Methods marked with are trained on 8, 17, and 33 reports to adjust for annotation time. Note due to computational reasons we only run HAN once for all experiments.
Average micro-f1 and macro-f1 performance across a function of 10, 20, and 40 labeled examples on colon, kidney, and lung cancer pathology reports
| Macro-f1 | Micro-f1 | |||||
|---|---|---|---|---|---|---|
| In-domain training sizes | 10 | 20 | 40 | 10 | 20 | 40 |
| Hierarchical attention network | 0.051 | 0.026 | 0.079 | 0.255 | 0.118 | 0.264 |
| Logistic | 0.208 (0.029) | 0.277 (0.047) | 0.354 (0.048) | 0.473 (0.033) | 0.578 (0.053) | 0.651 (0.033) |
| Random forest | 0.177 (0.045) | 0.223 (0.024) | 0.323 (0.043) | 0.438 (0.044) | 0.516 (0.042) | 0.618 (0.028) |
| SVM | 0.152 (0.029) | 0.172 (0.031) | 0.239 (0.030) | 0.387 (0.066) | 0.425 (0.036) | 0.517 (0.044) |
| Boost | 0.155 (0.021) | 0.288 (0.040) | 0.382 (0.034) | 0.421 (0.029) | 0.608 (0.051) | 0.715 (0.028) |
| SLA | 0.095 (0.015) | 0.178 (0.012) | 0.219 (0.016) | 0.472 (0.036) | 0.651 (0.023) | 0.736 (0.016) |
| ZSS | 0.442 (0.024) | 0.436 (0.017) | 0.428 (0.028) | 0.743 (0.016) | 0.737 (0.011) | 0.742 (0.009) |
| ZSS-doc | 0.359 (0.023) | 0.356 (0.022) | 0.341 (0.019) | 0.546 (0.024) | 0.540 (0.021) | 0.528 (0.007) |
| ZSS-thresholding | 0.441 (0.024) | 0.447 (0.022) | 0.449 (0.029) | 0.739 (0.017) | 0.765 (0.018) | 0.780 (0.015) |
| Oracle | 0.454 (0.031) | 0.501 (0.029) | 0.529 (0.024) | 0.775 (0.019) | 0.829 (0.017) | 0.862 (0.011) |
Note: The results presented include the mean performance and standard deviation across 10 random splits of the data for the unique labels case.
Methods marked with are trained on 8, 17, and 33 reports to adjust for annotation time.
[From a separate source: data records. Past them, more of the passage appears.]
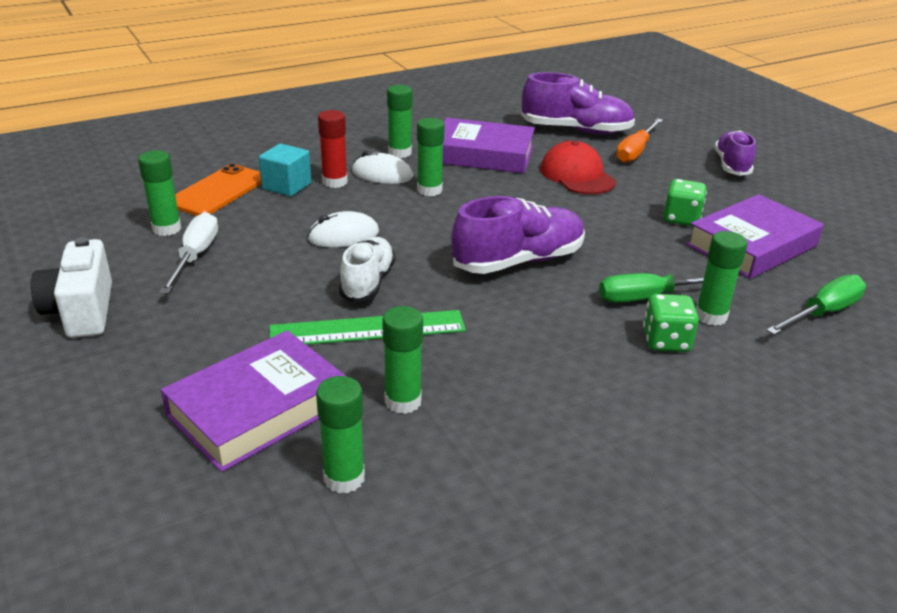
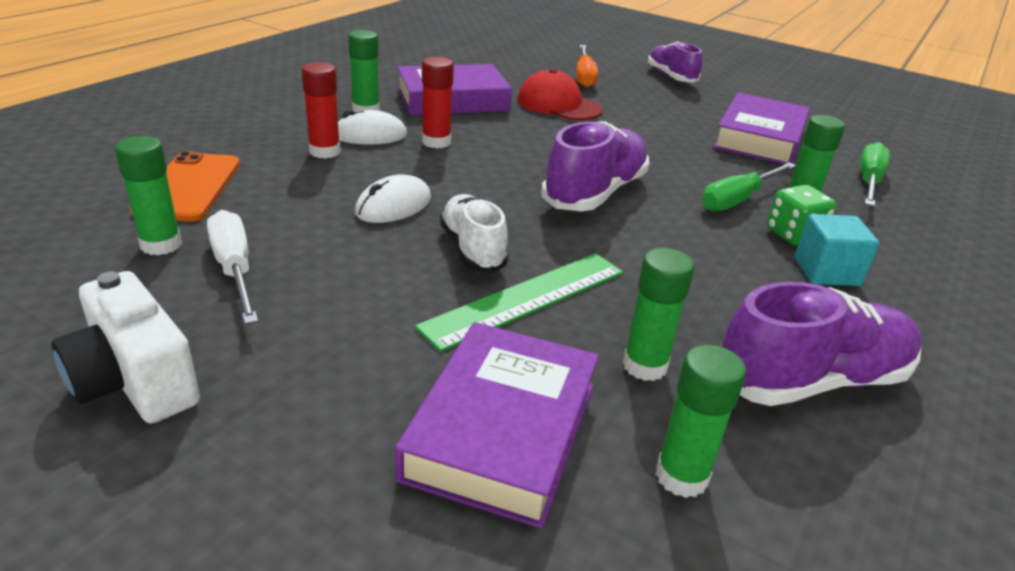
camera: 30 degrees left, 0 degrees up
(287, 186) = (272, 166): turquoise cube -> turquoise cube (826, 271)
(429, 190) = (436, 142): green glue stick -> red glue stick
(576, 130) = (514, 66): purple shoe -> purple shoe (811, 380)
(681, 218) = (684, 127): green dice -> none

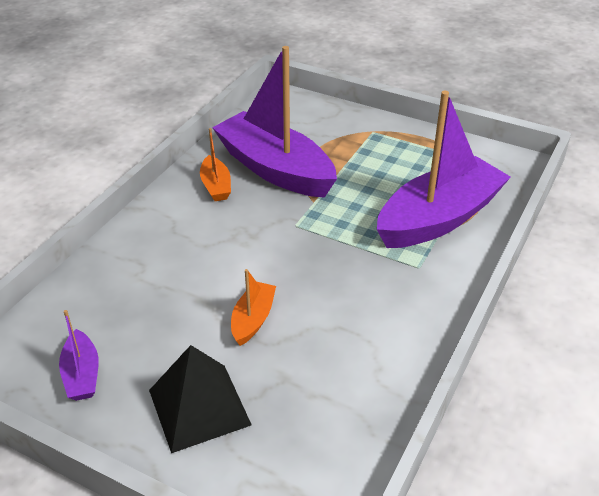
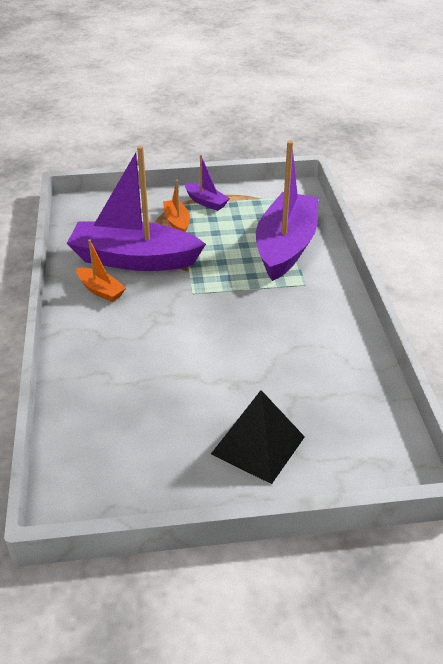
camera: 35 degrees left, 0 degrees up
(82, 374) = (148, 471): purple boat -> purple boat (206, 202)
(253, 319) = (232, 370): orange boat -> orange boat (177, 222)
Note due to computational reasons we only run HAN once for all experiments.
Figure 1.Average macro-f1 (A) and micro-f1 (B) performance for test instances where the label is not seen during training as a function of 10, 20, and 40 labeled examples on colon, kidney, and lung cancer pathology reports. The results presented include the mean performance using ZSS across 10 random splits of the data and 95% confidence intervals for the unique labels case. Note that the number of zero-shot test instances decreases as the number of training instances increase.
Figure 2.Average macro-f1 (A) and micro-f1 (B) performance for test instances where the label is not seen during training as a function of 10, 20, and 40 labeled examples on colon, kidney, and lung cancer pathology reports. The results presented include the mean performance using ZSS-thresholding across 10 random splits of the data and 95% confidence intervals for the unique labels case. Note that the number of zero-shot test instances decreases as the number of training instances increase.